In the first half of this year, we were comparing home sales to the artificial highs of Jan.-June 2010. Absent a $6,500 or $8,000 incentive from Uncle Sam, of course 2011’s first-half numbers couldn’t match up.

Likewise, comparing this year’s so-far anemic second half numbers to the abysmal post-tax credit numbers of last year and loudly proclaiming “we’re up!” is disingenuous. August 2010’s 3,652 single-family sales represented the slowest August for single-family home sales since at least 1987, with closed sales failing to break the 4,000-sale plateau for the first time on record, according to data obtained from The Warren Group, publisher of Banker & Tradesman. The second-worst August since 1987 was in 1990, with 4,100 sales recorded. The third worst? Yup, last month, at 4,203.

It’s like comparing the 2011 Red Sox to the 2010 Red Sox and saying this year’s club was a success. Sure, the 2011 squad eked out one more win – 90 wins versus just 89 last year – but really, both teams turned out to be tremendous disappointments.

As for foreclosures, we look at the 2011 numbers and rejoice because we are down compared to last year. But that doesn’t account for the fact that last August’s 1,207 completed foreclosure deeds represents the highest August mark since The Warren Group began publishing foreclosure data in 2006. One would hope we’d be down from that level.

It begs the question of what, exactly, happens to conventional wisdom when you’re no longer comparing apples to apples, or even apples to oranges? Contrasting 2010 and 2011, as far as the housing market goes, is more like comparing pizza to automobiles. There simply is no comparison.

We can confidently predict October foreclosures will appear to spike in comparison to 2010. But even then, we’ll simply be comparing October 2011 – hopefully a “normal” month – to October 2010, a month in which lenders essentially stopped the foreclosure process in order to more adequately refine and streamline their processes.

Caught in the middle of all this statistical weirdness, of course, are bewildered homeowners and homebuyers.

How can they be expected to have any confidence in their decisions to buy or sell when each month, the numbers seem to indicate something entirely different? If it was wise to go bargain hunting in May and June when sales were “down” over last year, was it also wise to list your home in August as sales and demand seemingly “recovered?”

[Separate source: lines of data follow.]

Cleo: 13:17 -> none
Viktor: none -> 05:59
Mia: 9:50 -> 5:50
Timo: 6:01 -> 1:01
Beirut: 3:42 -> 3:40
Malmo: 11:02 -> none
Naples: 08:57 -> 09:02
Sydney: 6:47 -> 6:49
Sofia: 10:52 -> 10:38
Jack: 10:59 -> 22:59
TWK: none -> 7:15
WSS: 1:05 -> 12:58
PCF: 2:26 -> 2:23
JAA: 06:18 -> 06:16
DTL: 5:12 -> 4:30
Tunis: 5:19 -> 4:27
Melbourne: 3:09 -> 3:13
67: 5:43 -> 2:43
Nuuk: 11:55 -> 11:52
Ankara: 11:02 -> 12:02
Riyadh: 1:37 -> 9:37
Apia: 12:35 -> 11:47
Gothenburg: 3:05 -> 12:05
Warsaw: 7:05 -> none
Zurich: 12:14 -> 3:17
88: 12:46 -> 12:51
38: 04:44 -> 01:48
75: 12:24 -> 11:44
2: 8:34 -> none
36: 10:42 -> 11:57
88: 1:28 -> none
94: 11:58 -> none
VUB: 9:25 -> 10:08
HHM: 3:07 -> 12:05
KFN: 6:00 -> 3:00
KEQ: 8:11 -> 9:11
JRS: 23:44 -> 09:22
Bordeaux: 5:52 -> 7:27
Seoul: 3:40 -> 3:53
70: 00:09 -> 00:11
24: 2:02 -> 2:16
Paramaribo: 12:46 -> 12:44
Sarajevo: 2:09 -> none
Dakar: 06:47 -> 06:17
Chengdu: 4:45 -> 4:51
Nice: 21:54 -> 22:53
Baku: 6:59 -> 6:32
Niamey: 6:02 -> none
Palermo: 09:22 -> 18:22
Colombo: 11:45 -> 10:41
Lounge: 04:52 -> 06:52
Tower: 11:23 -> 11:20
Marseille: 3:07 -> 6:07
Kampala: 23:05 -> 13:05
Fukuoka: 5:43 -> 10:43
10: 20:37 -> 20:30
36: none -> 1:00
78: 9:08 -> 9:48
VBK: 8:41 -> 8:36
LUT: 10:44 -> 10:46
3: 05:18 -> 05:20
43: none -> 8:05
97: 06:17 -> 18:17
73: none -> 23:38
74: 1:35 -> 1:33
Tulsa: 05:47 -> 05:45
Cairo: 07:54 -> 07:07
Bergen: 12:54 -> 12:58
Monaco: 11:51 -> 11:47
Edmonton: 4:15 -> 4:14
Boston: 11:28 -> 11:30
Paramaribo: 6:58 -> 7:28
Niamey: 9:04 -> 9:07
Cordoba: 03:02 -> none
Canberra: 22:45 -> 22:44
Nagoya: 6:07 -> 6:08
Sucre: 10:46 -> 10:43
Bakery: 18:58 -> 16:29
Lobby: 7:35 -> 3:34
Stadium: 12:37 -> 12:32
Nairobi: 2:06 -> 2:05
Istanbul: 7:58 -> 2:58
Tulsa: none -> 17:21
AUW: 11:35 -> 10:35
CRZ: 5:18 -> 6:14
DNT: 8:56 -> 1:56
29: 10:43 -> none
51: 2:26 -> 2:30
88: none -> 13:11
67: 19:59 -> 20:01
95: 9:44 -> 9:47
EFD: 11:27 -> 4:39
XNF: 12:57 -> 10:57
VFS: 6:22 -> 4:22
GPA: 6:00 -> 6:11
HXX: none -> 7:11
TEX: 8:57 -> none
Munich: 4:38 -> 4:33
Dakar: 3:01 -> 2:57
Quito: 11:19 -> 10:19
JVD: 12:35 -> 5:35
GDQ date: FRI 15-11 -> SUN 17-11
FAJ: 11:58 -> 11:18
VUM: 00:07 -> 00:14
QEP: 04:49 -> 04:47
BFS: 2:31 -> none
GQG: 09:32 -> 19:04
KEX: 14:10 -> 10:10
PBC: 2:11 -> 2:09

Because of last year, we’re left this year with a month that boasts both a year-over-year uptick in sales and a concurrent slide in foreclosures – both traditionally “good” things – but which is nevertheless underwhelming at best and near-historically bad at worst.

Were we statisticians, we might feel compelled to dismiss 2010 as a statistical outlier. Alas, we don’t have the luxury of simply dismissing or writing off last year. It happened. We were all there.

But what we can do is learn from last year’s truly once-in-a-lifetime series of events and interventions – and this year’s after effects – and apply those lessons to next year and beyond. In that way, we hope our future selves won’t lose any more hair trying in vain to draw comparisons between two distinctly incomparable moments in time.